Locating Centaurus A

  • Centaurus A is the fifth brightest galaxy but even so, it is only visible to the naked eye in certain circumstances.
  • The galaxy is only visible from the southern hemisphere and low northern latitudes.
  • Centaurus A can be found near the center of the constellation Centaurus, around 4° north of the Omega Centauri, a globular cluster.
  • The galaxy is an ideal target for amateur astronomy due to its high surface brightness.
  • Its bright central bulge and dark dust lane are both visible even just with the use of finderscopes and large binoculars, its additional structures may be seen in large telescopes.

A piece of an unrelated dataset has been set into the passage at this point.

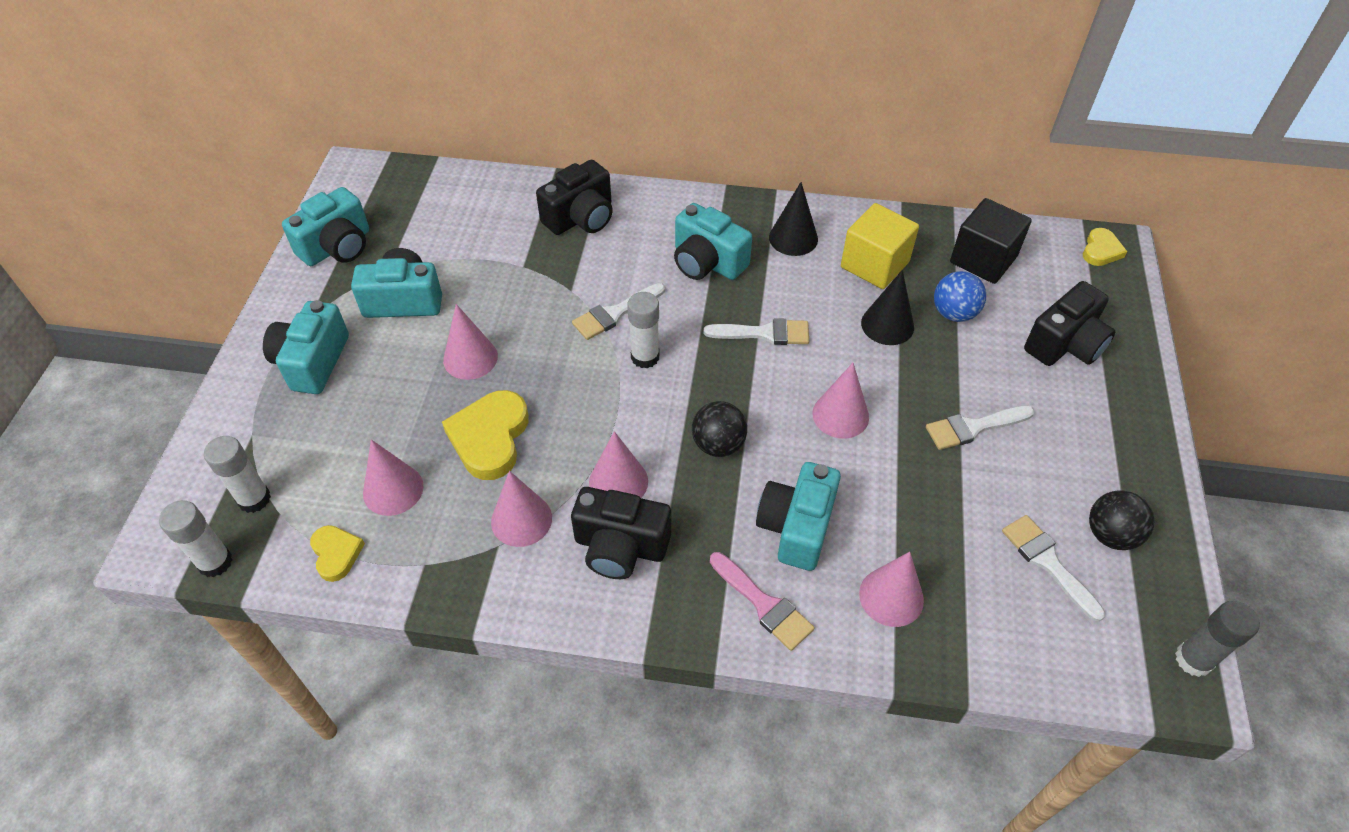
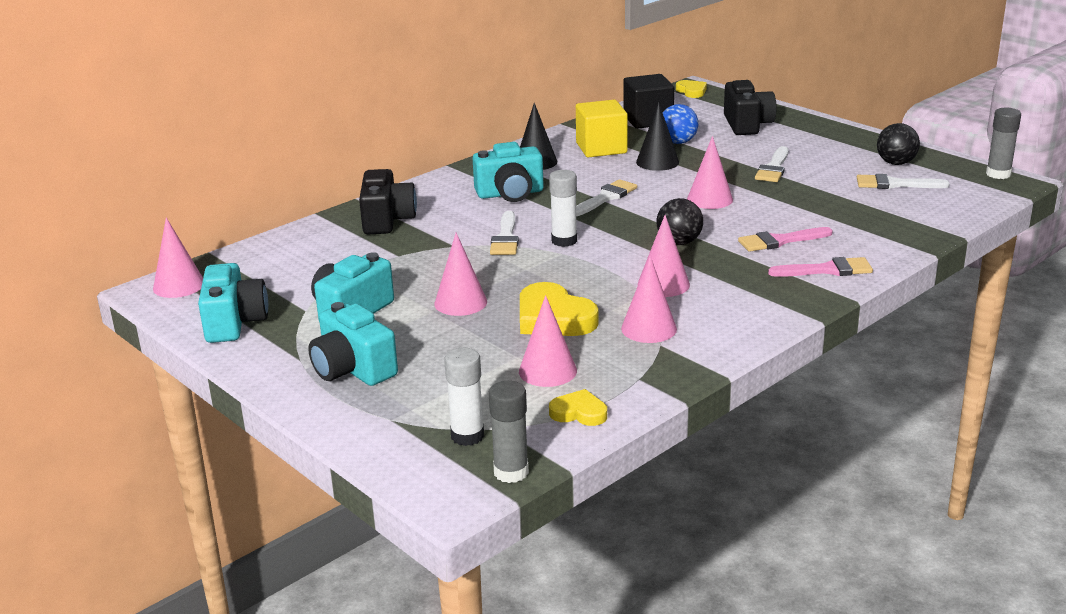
camera: 50 degrees left, 25 degrees down
(215, 562) = (511, 472): white glue stick -> grey glue stick
(620, 546) = (721, 301): black camera -> none
(796, 527) = (780, 241): turquoise camera -> pink brush
(891, 596) = (867, 232): pink cone -> pink cone (179, 285)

  • NGC 5128 is part of the Virgo Supercluster that contains more than a hundred galaxy groups and galaxy cluster, including our Milky Way.

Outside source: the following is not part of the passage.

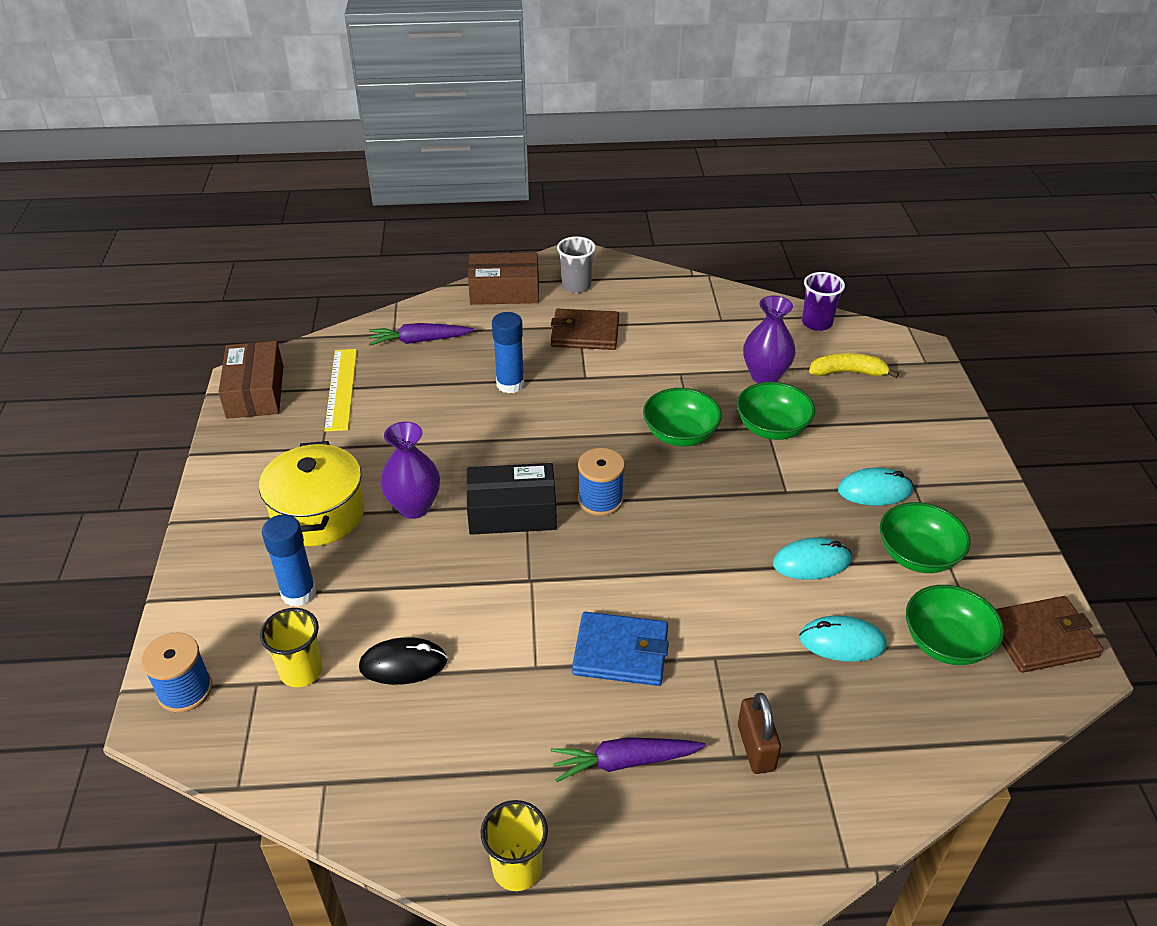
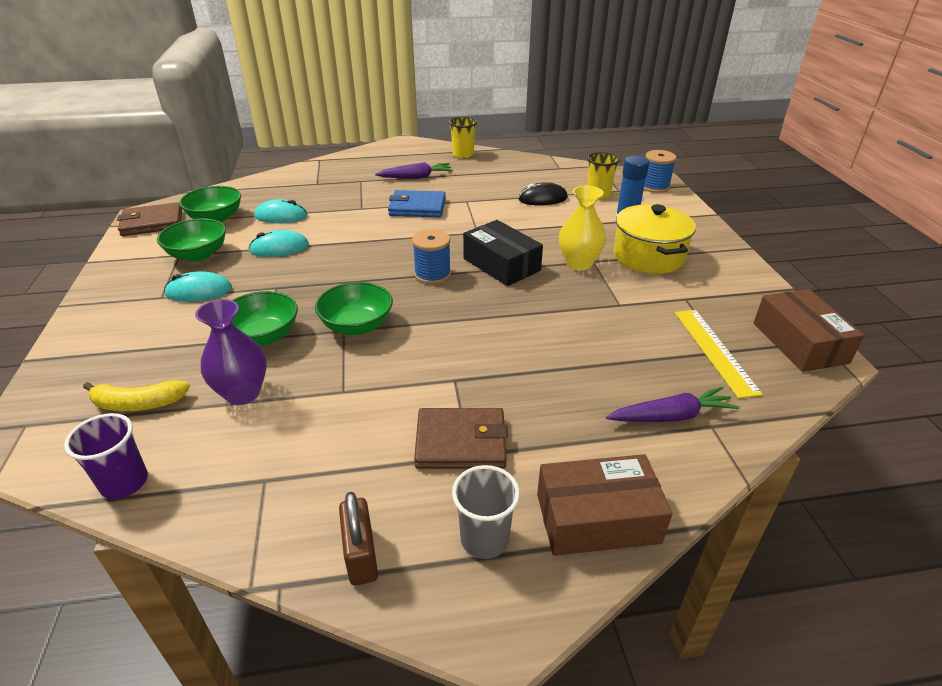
camera: 175 degrees right, 5 degrees down
(414, 507) = (579, 263): purple vase -> yellow vase
(510, 384) = (537, 366): blue glue stick -> none
(512, 511) = (501, 264): black box -> black box turned 60 degrees clockwise
(755, 748) = (348, 183): brown padlock -> brown padlock (361, 555)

  • The Virgo Supercluster is part of the Laniakea Supercluster that contains 100,000 galaxies.
  • Centaurus A is the fifth brightest galaxy seen from Earth.

Did You Know?

  • Aside from NGC 5128 in the New Generation Catalog, Centaurus A is also known as Arp 153, PGC 46957, 4U 13322-42, and Caldwell 77.
  • It is nicknamed the Hamburger galaxy due to its unique appearance, which it shares with Sarah’s Galaxy or the NGC 3628, and edge-on spiral galaxy located in the constellation of Leo.
  • James Dunlop included it in his “A Catalog of Nebulae and Clusters of Stars in the Southern Hemisphere observed in New South Wales” as number 482 and published in the Philosophical Transactions of the Royal Society, Volume 11 in 1828.
  • In a binary system, the white dwarfs sometimes steal some of the mass from the other star until it has gained so much mass that it is kickstarted to burn again.
  • Critical mass refers to the event in which stars gain too much mass in order to maintain their stability.
  • The core of the galaxy spans only 10 light days, making it one of the smallest extragalactic radio sources known.
  • Centaurus A was included in Halton Arp’s Atlas of Peculiar Galaxies in 1996 as it appears like an elliptical or lenticular galaxy when viewed from Earth.